Fajita is an American Spanish diminutive of faja ‘band, strip,’ from Latin fascia ‘band, bandage,’ which is the source of fascism. Would Mussolini have liked fajitas?
And falafel is from Arabic fala:fil, no surprise there, but that’s the plural of filfil ‘pepper.’ I had no idea.


Mark Liberman of Language Log has an enjoyably discursive post on the use and misuse of the word fakir, properly ‘a Muslim religious mendicant’ (it’s from Arabic faqi:r ‘poor’) but with an extended meaning ‘Hindu ascetic or religious mendicant, especially one who performs feats of magic or endurance’ (in the words of the AHD definition); when I asked my wife what image she associated with the word, she said “a guy lying on a bed of nails,” which fits the second sense exactly and I think would be the most common answer if you took a poll.
But Mark seems to think the meaning has been broadened even farther, to overlap with faker; his entry begins:

In connection with a post on Thomas Jefferson’s attempt to learn Gaelic, I read an interesting paper by Jack Lynch entitled “Authorizing Ossian”, in which he calls James MacPherson “history’s most perfidious literary fakir”. Lynch is being unfair to fakirs — though in a characteristically American way. Fakirs were not fakers, before a series of 19th-century American shifts of meaning.

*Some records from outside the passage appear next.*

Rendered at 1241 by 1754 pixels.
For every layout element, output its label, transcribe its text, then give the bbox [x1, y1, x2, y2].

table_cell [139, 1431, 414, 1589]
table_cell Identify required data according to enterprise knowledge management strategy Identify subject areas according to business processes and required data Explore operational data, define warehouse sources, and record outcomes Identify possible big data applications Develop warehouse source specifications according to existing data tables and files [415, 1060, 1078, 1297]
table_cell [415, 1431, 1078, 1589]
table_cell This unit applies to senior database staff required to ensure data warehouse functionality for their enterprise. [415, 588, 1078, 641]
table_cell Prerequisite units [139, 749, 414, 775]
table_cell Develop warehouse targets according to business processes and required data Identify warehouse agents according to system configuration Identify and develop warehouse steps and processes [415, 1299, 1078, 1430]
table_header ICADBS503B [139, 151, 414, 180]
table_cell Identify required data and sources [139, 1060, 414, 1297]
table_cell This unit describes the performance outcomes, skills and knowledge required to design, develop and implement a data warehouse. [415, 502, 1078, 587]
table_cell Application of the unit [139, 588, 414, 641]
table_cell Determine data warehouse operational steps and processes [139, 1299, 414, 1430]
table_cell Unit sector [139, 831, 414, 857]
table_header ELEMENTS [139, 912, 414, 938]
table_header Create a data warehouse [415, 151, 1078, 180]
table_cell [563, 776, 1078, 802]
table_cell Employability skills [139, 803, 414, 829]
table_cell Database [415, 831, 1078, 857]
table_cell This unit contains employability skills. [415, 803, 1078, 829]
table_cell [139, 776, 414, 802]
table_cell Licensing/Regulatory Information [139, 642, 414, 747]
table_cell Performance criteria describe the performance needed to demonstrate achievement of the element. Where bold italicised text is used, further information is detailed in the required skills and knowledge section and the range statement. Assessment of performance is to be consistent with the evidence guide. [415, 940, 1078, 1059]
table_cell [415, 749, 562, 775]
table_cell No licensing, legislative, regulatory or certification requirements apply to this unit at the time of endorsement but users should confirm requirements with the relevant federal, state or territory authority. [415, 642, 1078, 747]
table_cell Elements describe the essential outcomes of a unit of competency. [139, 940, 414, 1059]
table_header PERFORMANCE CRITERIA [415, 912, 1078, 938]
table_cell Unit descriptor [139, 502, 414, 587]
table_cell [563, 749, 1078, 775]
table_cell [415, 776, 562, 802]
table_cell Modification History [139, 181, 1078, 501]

After an excursus on Edmund Wilson, he goes on: “Wilson was reflecting a common usage that arose out of the American spiritualism craze of the 19th century…” The implication, it seems to me, is that ‘faker’ is not just an occasional misuse but a common US meaning, and I don’t agree. It’s certainly an easy mistake to make, and I’m sure one could come up with more citations than the OED’s four, but I would interpret each as an individual confusion rather than a feature of American English. But I’ll throw the floor open for discussion; my awareness of the Arabic and of the Indian use may be blinding me to vox populi. (I’ll add also that it’s possible the word is a simple typo in the online paper.)